=== PROBLEM DESCRIPTION ===
Task for the records below: copy exactly from the first line on, stopping once the line with "Stonegrill Dining Voucher" is copied, and leave out the pictures.

EXCERPTED RECORDS Block Start

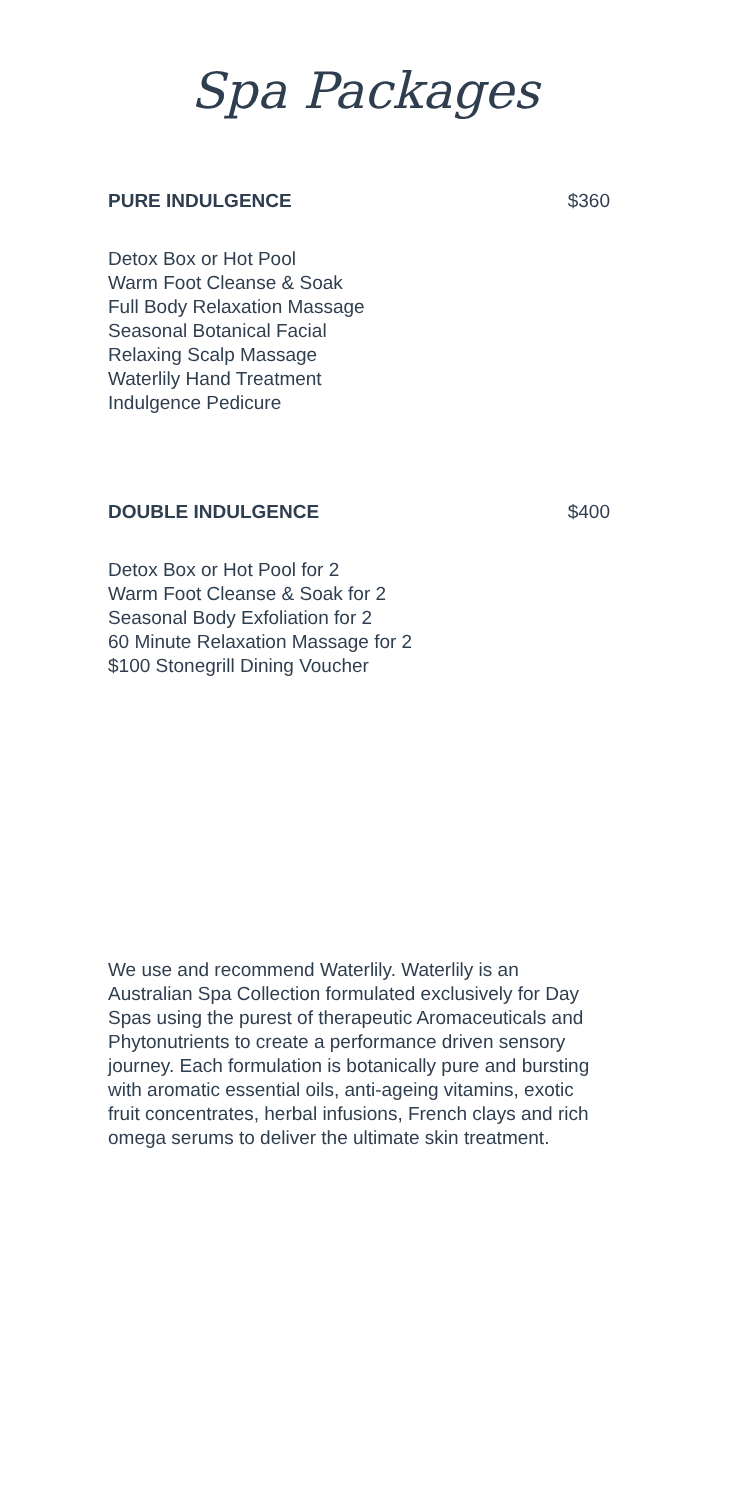Spa Packages
PURE INDULGENCE $360
Detox Box or Hot Pool
Warm Foot Cleanse & Soak
Full Body Relaxation Massage
Seasonal Botanical Facial
Relaxing Scalp Massage
Waterlily Hand Treatment
Indulgence Pedicure
DOUBLE INDULGENCE $400
Detox Box or Hot Pool for 2
Warm Foot Cleanse & Soak for 2
Seasonal Body Exfoliation for 2
60 Minute Relaxation Massage for 2
$100 Stonegrill Dining Voucher
We use and recommend Waterlily. Waterlily is an Australian Spa Collection formulated exclusively for Day Spas using the purest of therapeutic Aromaceuticals and Phytonutrients to create a performance driven sensory journey. Each formulation is botanically pure and bursting with aromatic essential oils, anti-ageing vitamins, exotic fruit concentrates, herbal infusions, French clays and rich omega serums to deliver the ultimate skin treatment.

EXCERPTED RECORDS Block End

=== RESPONSE AREA ===
Spa Packages
PURE INDULGENCE $360
Detox Box or Hot Pool
Warm Foot Cleanse & Soak
Full Body Relaxation Massage
Seasonal Botanical Facial
Relaxing Scalp Massage
Waterlily Hand Treatment
Indulgence Pedicure
DOUBLE INDULGENCE $400
Detox Box or Hot Pool for 2
Warm Foot Cleanse & Soak for 2
Seasonal Body Exfoliation for 2
60 Minute Relaxation Massage for 2
$100 Stonegrill Dining Voucher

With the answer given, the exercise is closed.